深く考えた事のない黒鶴は、嬉しかった思い出を探る。
以前は深く考える事を禁じられ、そう出来ないように術を施されていた。
だから黒鶴の記憶というものは、この本丸に来てからのものしかない。
それでも、長義に褒められた時、南泉と遊んだ時、双子鶴といたずらをした時には感じたはず。
そして、
「白月が、隣に来ると……この辺りがきゅうってなる」
白月。
番だと言われ、自然と受け入れていたその存在。
自分は彼の為に居るのだと言われ、そうある事を当然だと思っていた。
そんな黒鶴にも、変化があった。
以前と同じように傍に居てくれる白月に、胸の辺りが苦しくなる事がある。
白月が笑ってくれたり、頭を撫でて、触れてくれる時。
何よりもその朝ぼらけの冬の瞳で黒鶴を見つめてくれる時、胸が苦しくなり、頬が熱くなるのだ。
「きゅう……こころが、きゅう……うん、なる」
「だよな、じゃあそれが嬉しいだと思う!」
「どうして、うれしいになる?」
「え……どうして……」
どうしてだろう。
嬉しいと思うのは分かって、そうなるのは当たり前だと思ってたけれど。
自分を認めてくれるから、でもそうじゃない時も嬉しいは感じる。
団子を食べても嬉しいし、花を見ても、花輪を作っても嬉しい。
今度は黒鶴も難しい表情になり、朱璃と同様に愛らしい顔をむすっとしたものへと変えてしまう。
「あのさぁ……」
「それ、好きだからだと、思うぜ?」
突然空から降ってきた声に顔を上げれば、屋根からだらりと垂れ下がる二振りの白い姿。
小さく神出鬼没な鶴丸国永に、黒鶴と朱璃は驚きに目を瞬かせた。
よ、と軽いかけ声とともに地面へ降り立つ二振りは、手付かずの朱璃の団子に目を光らせる。
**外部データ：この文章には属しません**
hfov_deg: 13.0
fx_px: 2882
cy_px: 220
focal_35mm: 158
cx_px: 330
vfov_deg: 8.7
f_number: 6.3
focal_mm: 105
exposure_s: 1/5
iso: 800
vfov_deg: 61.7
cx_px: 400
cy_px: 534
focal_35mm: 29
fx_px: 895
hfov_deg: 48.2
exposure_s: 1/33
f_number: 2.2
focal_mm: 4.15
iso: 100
一口サイズで食べやすいようにと作られたそれを、朱璃は手に取って雛たちに配った。
「すきは、どういうもの?」
「うれしかったりー、一緒に居たいって思ったりー」
「あと独り占めしたい! でもいっぱいの中にも居て欲しいしー、その中からおれを選んでほしい! なぁ、おつるー?」
「ねぇ、くににぃー? でも一番は、さわってほしいかなぁ」
「さわってほしい……さわる……」
触る、っていうのは少し違うような。
けれど感じ方は皆違うのかもしれない。
それに花や団子には違うけれど、長義や南泉、とくに白月には。
考えているうちに白月が傍に居るときみたいに頬が熱くなる。
隣を見れば、朱璃も紅い瞳を潤ませて頬を桜色に染めていた。
普段は整って涼しげで綺麗な顔が、今は可愛いと思う。
何よりそうやって顔色を変えていると、生きているのだと実感できた。
「わかった。れいあに、いう」
「……え、言うって、何を?」
「すき」
すき、隙、鋤……好き?
黒鶴が固まっている間に、朱璃は普段は見せない機敏さで立ち上がると廊下の奥へと歩いて行ってしまう。
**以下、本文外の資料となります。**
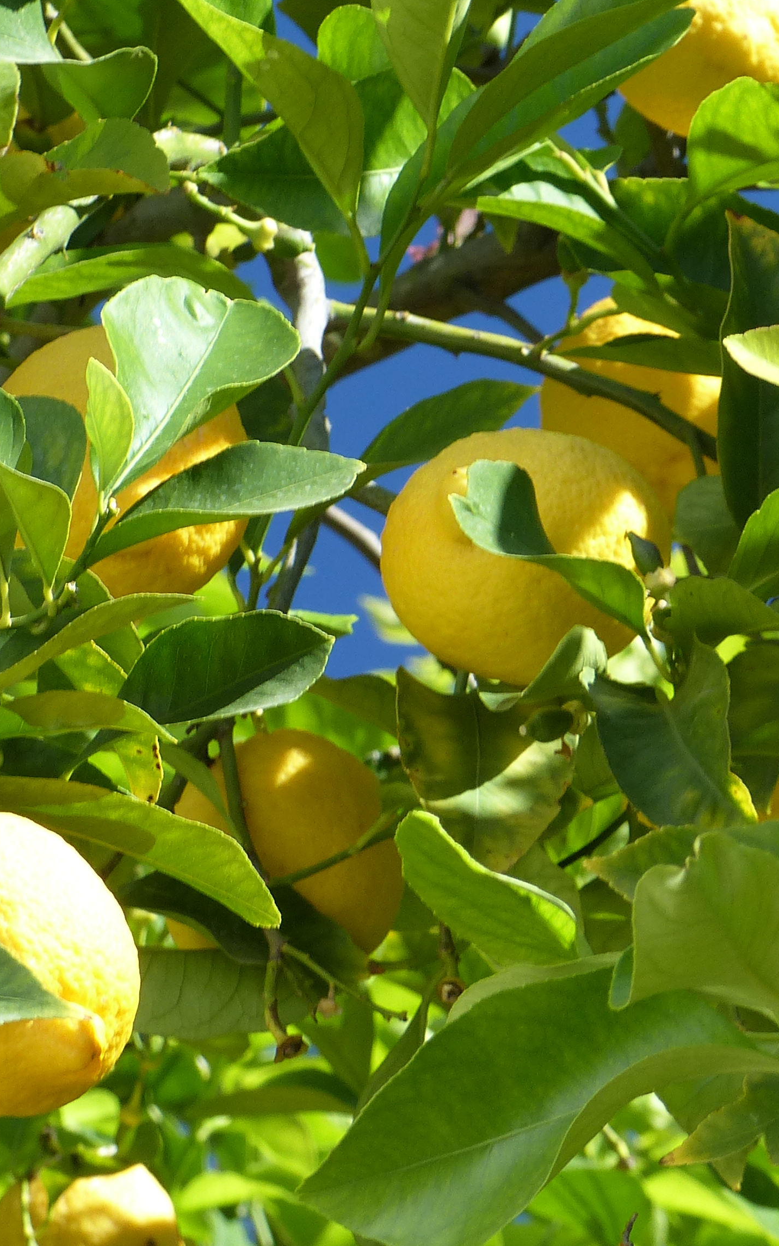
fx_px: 9680
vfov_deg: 7.4
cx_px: 271
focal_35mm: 285
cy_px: 560
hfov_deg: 4.6
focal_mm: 25.2
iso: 100
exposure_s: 1/125
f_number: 3.5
慌てて黒鶴が後をついていくのを、後ろから呑気な声が追いかけた。
「あー、うん、好きって分かると伝えたくなるよな。くににぃ、だいすき!」
「うんうん、分かる分かる。おれも、おつるがすきだぜ」
そうなのか、そういうものなのか。
だから朱璃も、普段はぼんやり後を付いてくる事が多い彼も、自分から動き出したのか。
好きって凄い、好きって強いと黒鶴は感動する。
そうして、大好きな朱璃の口から好きと言われた主を想像し、わくわくとはやる心のままに追いかけた。
朱璃が伝えて、怜鴉が嬉しいと思ったなら。
黒鶴も、白月に伝えてみようと思うのだった。